▶ _Task requirements_: Write out the text of all the material below again, changing every "Dynamitracet" to "Dynamitloppet" and keeping everything else the same. Leave the pictures out of your answer.

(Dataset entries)
((

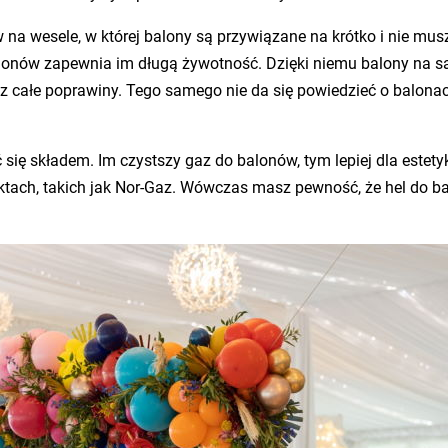
ów na wesele, w której balony są przywiązane na krótko i nie mu
lonów zapewnia im długą żywotność. Dzięki niemu balony na sal
ez całe poprawiny. Tego samego nie da się powiedzieć o balona
się składem. Im czystszy gaz do balonów, tym lepiej dla estetyk
ch, takich jak Nor-Gaz. Wówczas masz pewność, że hel do balo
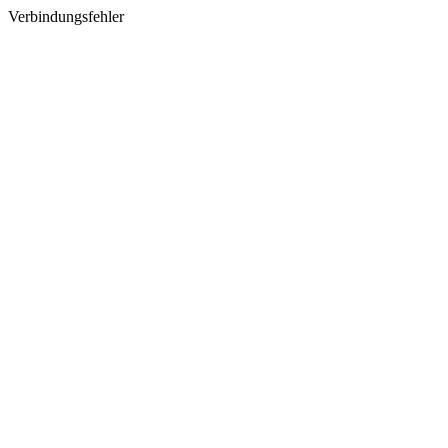
Verbindungsfehler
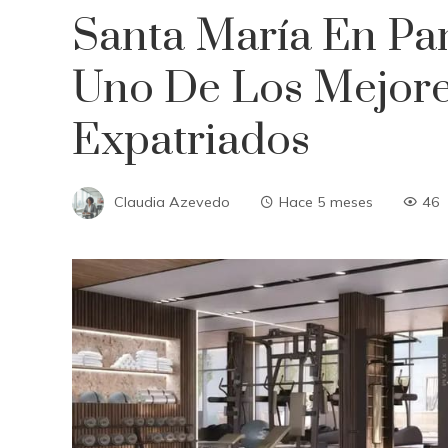
Santa María En P
Uno De Los Mejore
Expatriados
Claudia Azevedo
Hace 5 meses
46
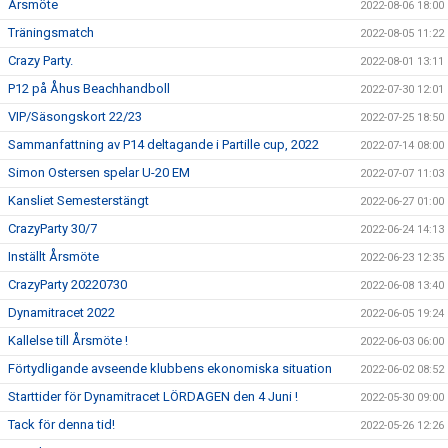
Årsmöte
2022-08-06 18:00
Träningsmatch
2022-08-05 11:22
Crazy Party.
2022-08-01 13:11
P12 på Åhus Beachhandboll
2022-07-30 12:01
VIP/Säsongskort 22/23
2022-07-25 18:50
Sammanfattning av P14 deltagande i Partille cup, 2022
2022-07-14 08:00
Simon Ostersen spelar U-20 EM
2022-07-07 11:03
Kansliet Semesterstängt
2022-06-27 01:00
CrazyParty 30/7
2022-06-24 14:13
Inställt Årsmöte
2022-06-23 12:35
CrazyParty 20220730
2022-06-08 13:40
Dynamitracet 2022
2022-06-05 19:24
Kallelse till Årsmöte !
2022-06-03 06:00
Förtydligande avseende klubbens ekonomiska situation
2022-06-02 08:52
Starttider för Dynamitracet LÖRDAGEN den 4 Juni !
2022-05-30 09:00
Tack för denna tid!
2022-05-26 12:26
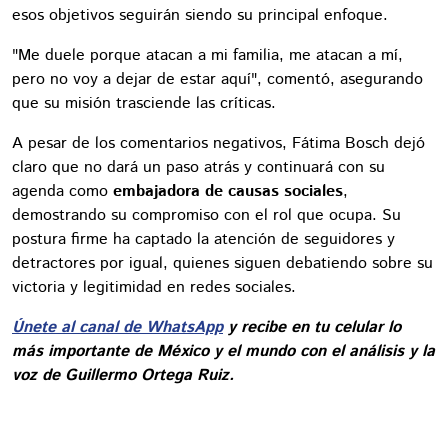
esos objetivos seguirán siendo su principal enfoque.
"Me duele porque atacan a mi familia, me atacan a mí,
pero no voy a dejar de estar aquí", comentó, asegurando
que su misión trasciende las críticas.
A pesar de los comentarios negativos, Fátima Bosch dejó
claro que no dará un paso atrás y continuará con su
agenda como
embajadora de causas sociales
,
demostrando su compromiso con el rol que ocupa. Su
postura firme ha captado la atención de seguidores y
detractores por igual, quienes siguen debatiendo sobre su
victoria y legitimidad en redes sociales.
Únete al canal de WhatsApp
y recibe en tu celular lo
más importante de México y el mundo con el análisis y la
voz de Guillermo Ortega Ruiz.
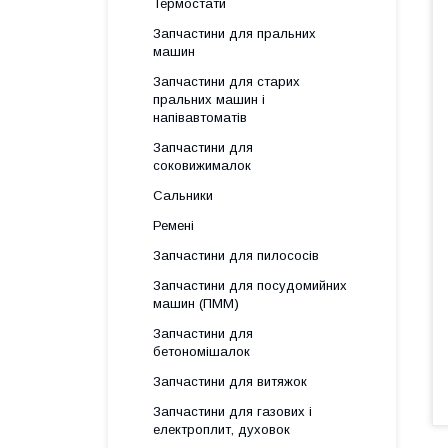
Термостати
Запчастини для пральних
машин
Запчастини для старих
пральних машин і
напівавтоматів
Запчастини для
соковижималок
Сальники
Ремені
Запчастини для пилососів
Запчастини для посудомийних
машин (ПММ)
Запчастини для
бетономішалок
Запчастини для витяжок
Запчастини для газових і
електроплит, духовок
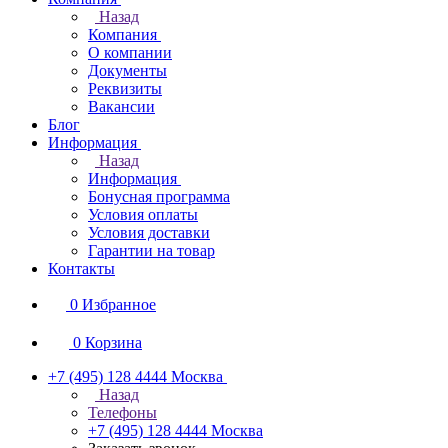
Назад
Компания
О компании
Документы
Реквизиты
Вакансии
Блог
Информация
Назад
Информация
Бонусная программа
Условия оплаты
Условия доставки
Гарантии на товар
Контакты
0
Избранное
0
Корзина
+7 (495) 128 4444
Москва
Назад
Телефоны
+7 (495) 128 4444
Москва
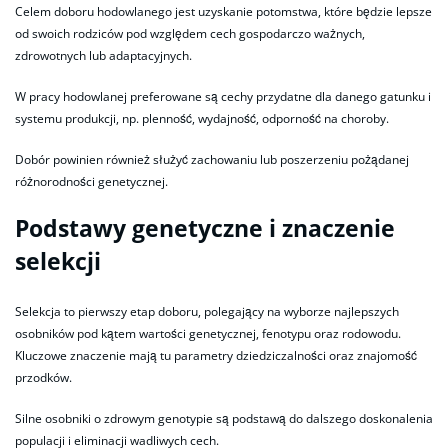
Celem doboru hodowlanego jest uzyskanie potomstwa, które będzie lepsze
od swoich rodziców pod względem cech gospodarczo ważnych,
zdrowotnych lub adaptacyjnych.
W pracy hodowlanej preferowane są cechy przydatne dla danego gatunku i
systemu produkcji, np. plenność, wydajność, odporność na choroby.
Dobór powinien również służyć zachowaniu lub poszerzeniu pożądanej
różnorodności genetycznej.
Podstawy genetyczne i znaczenie
selekcji
Selekcja to pierwszy etap doboru, polegający na wyborze najlepszych
osobników pod kątem wartości genetycznej, fenotypu oraz rodowodu.
Kluczowe znaczenie mają tu parametry dziedziczalności oraz znajomość
przodków.
Silne osobniki o zdrowym genotypie są podstawą do dalszego doskonalenia
populacji i eliminacji wadliwych cech.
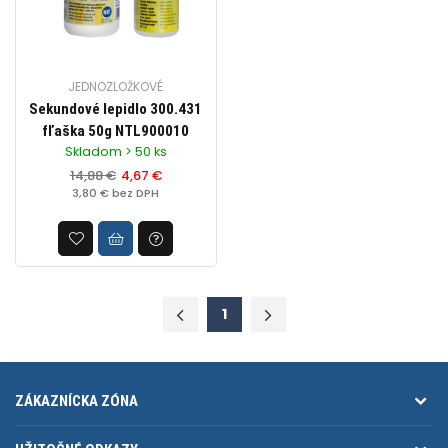
JEDNOZLOŽKOVÉ
Sekundové lepidlo 300.431
fľaška 50g NTL900010
Skladom > 50 ks
14,88 €
4,67 €
3,80 € bez DPH
1
ZÁKAZNÍCKA ZÓNA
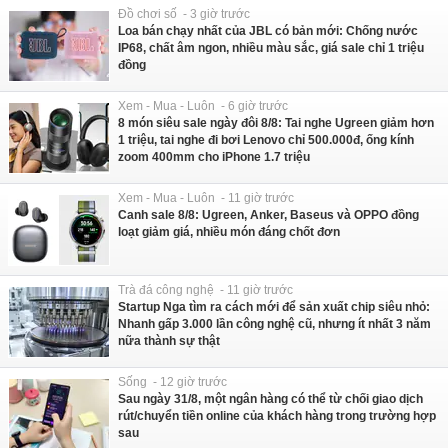
Đồ chơi số - 3 giờ trước
Loa bán chạy nhất của JBL có bản mới: Chống nước
IP68, chất âm ngon, nhiều màu sắc, giá sale chỉ 1 triệu
đồng
Xem - Mua - Luôn - 6 giờ trước
8 món siêu sale ngày đôi 8/8: Tai nghe Ugreen giảm hơn
1 triệu, tai nghe đi bơi Lenovo chỉ 500.000đ, ống kính
zoom 400mm cho iPhone 1.7 triệu
Xem - Mua - Luôn - 11 giờ trước
Canh sale 8/8: Ugreen, Anker, Baseus và OPPO đồng
loạt giảm giá, nhiều món đáng chốt đơn
Trà đá công nghệ - 11 giờ trước
Startup Nga tìm ra cách mới để sản xuất chip siêu nhỏ:
Nhanh gấp 3.000 lần công nghệ cũ, nhưng ít nhất 3 năm
nữa thành sự thật
Sống - 12 giờ trước
Sau ngày 31/8, một ngân hàng có thể từ chối giao dịch
rút/chuyển tiền online của khách hàng trong trường hợp
sau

))

▶ _Written response_:
ów na wesele, w której balony są przywiązane na krótko i nie mu
lonów zapewnia im długą żywotność. Dzięki niemu balony na sal
ez całe poprawiny. Tego samego nie da się powiedzieć o balona
się składem. Im czystszy gaz do balonów, tym lepiej dla estetyk
ch, takich jak Nor-Gaz. Wówczas masz pewność, że hel do balo
Verbindungsfehler
Santa María En P
Uno De Los Mejore
Expatriados
Claudia Azevedo
Hace 5 meses
46
Årsmöte
2022-08-06 18:00
Träningsmatch
2022-08-05 11:22
Crazy Party.
2022-08-01 13:11
P12 på Åhus Beachhandboll
2022-07-30 12:01
VIP/Säsongskort 22/23
2022-07-25 18:50
Sammanfattning av P14 deltagande i Partille cup, 2022
2022-07-14 08:00
Simon Ostersen spelar U-20 EM
2022-07-07 11:03
Kansliet Semesterstängt
2022-06-27 01:00
CrazyParty 30/7
2022-06-24 14:13
Inställt Årsmöte
2022-06-23 12:35
CrazyParty 20220730
2022-06-08 13:40
Dynamitloppet 2022
2022-06-05 19:24
Kallelse till Årsmöte !
2022-06-03 06:00
Förtydligande avseende klubbens ekonomiska situation
2022-06-02 08:52
Starttider för Dynamitloppet LÖRDAGEN den 4 Juni !
2022-05-30 09:00
Tack för denna tid!
2022-05-26 12:26
esos objetivos seguirán siendo su principal enfoque.
"Me duele porque atacan a mi familia, me atacan a mí,
pero no voy a dejar de estar aquí", comentó, asegurando
que su misión trasciende las críticas.
A pesar de los comentarios negativos, Fátima Bosch dejó
claro que no dará un paso atrás y continuará con su
agenda como
embajadora de causas sociales
,
demostrando su compromiso con el rol que ocupa. Su
postura firme ha captado la atención de seguidores y
detractores por igual, quienes siguen debatiendo sobre su
victoria y legitimidad en redes sociales.
Únete al canal de WhatsApp
y recibe en tu celular lo
más importante de México y el mundo con el análisis y la
voz de Guillermo Ortega Ruiz.
Термостати
Запчастини для пральних
машин
Запчастини для старих
пральних машин і
напівавтоматів
Запчастини для
соковижималок
Сальники
Ремені
Запчастини для пилососів
Запчастини для посудомийних
машин (ПММ)
Запчастини для
бетономішалок
Запчастини для витяжок
Запчастини для газових і
електроплит, духовок
Назад
Компания
О компании
Документы
Реквизиты
Вакансии
Блог
Информация
Назад
Информация
Бонусная программа
Условия оплаты
Условия доставки
Гарантии на товар
Контакты
0
Избранное
0
Корзина
+7 (495) 128 4444
Москва
Назад
Телефоны
+7 (495) 128 4444
Москва
Celem doboru hodowlanego jest uzyskanie potomstwa, które będzie lepsze
od swoich rodziców pod względem cech gospodarczo ważnych,
zdrowotnych lub adaptacyjnych.
W pracy hodowlanej preferowane są cechy przydatne dla danego gatunku i
systemu produkcji, np. plenność, wydajność, odporność na choroby.
Dobór powinien również służyć zachowaniu lub poszerzeniu pożądanej
różnorodności genetycznej.
Podstawy genetyczne i znaczenie
selekcji
Selekcja to pierwszy etap doboru, polegający na wyborze najlepszych
osobników pod kątem wartości genetycznej, fenotypu oraz rodowodu.
Kluczowe znaczenie mają tu parametry dziedziczalności oraz znajomość
przodków.
Silne osobniki o zdrowym genotypie są podstawą do dalszego doskonalenia
populacji i eliminacji wadliwych cech.
JEDNOZLOŽKOVÉ
Sekundové lepidlo 300.431
fľaška 50g NTL900010
Skladom > 50 ks
14,88 €
4,67 €
3,80 € bez DPH
1
ZÁKAZNÍCKA ZÓNA
Đồ chơi số - 3 giờ trước
Loa bán chạy nhất của JBL có bản mới: Chống nước
IP68, chất âm ngon, nhiều màu sắc, giá sale chỉ 1 triệu
đồng
Xem - Mua - Luôn - 6 giờ trước
8 món siêu sale ngày đôi 8/8: Tai nghe Ugreen giảm hơn
1 triệu, tai nghe đi bơi Lenovo chỉ 500.000đ, ống kính
zoom 400mm cho iPhone 1.7 triệu
Xem - Mua - Luôn - 11 giờ trước
Canh sale 8/8: Ugreen, Anker, Baseus và OPPO đồng
loạt giảm giá, nhiều món đáng chốt đơn
Trà đá công nghệ - 11 giờ trước
Startup Nga tìm ra cách mới để sản xuất chip siêu nhỏ:
Nhanh gấp 3.000 lần công nghệ cũ, nhưng ít nhất 3 năm
nữa thành sự thật
Sống - 12 giờ trước
Sau ngày 31/8, một ngân hàng có thể từ chối giao dịch
rút/chuyển tiền online của khách hàng trong trường hợp
sau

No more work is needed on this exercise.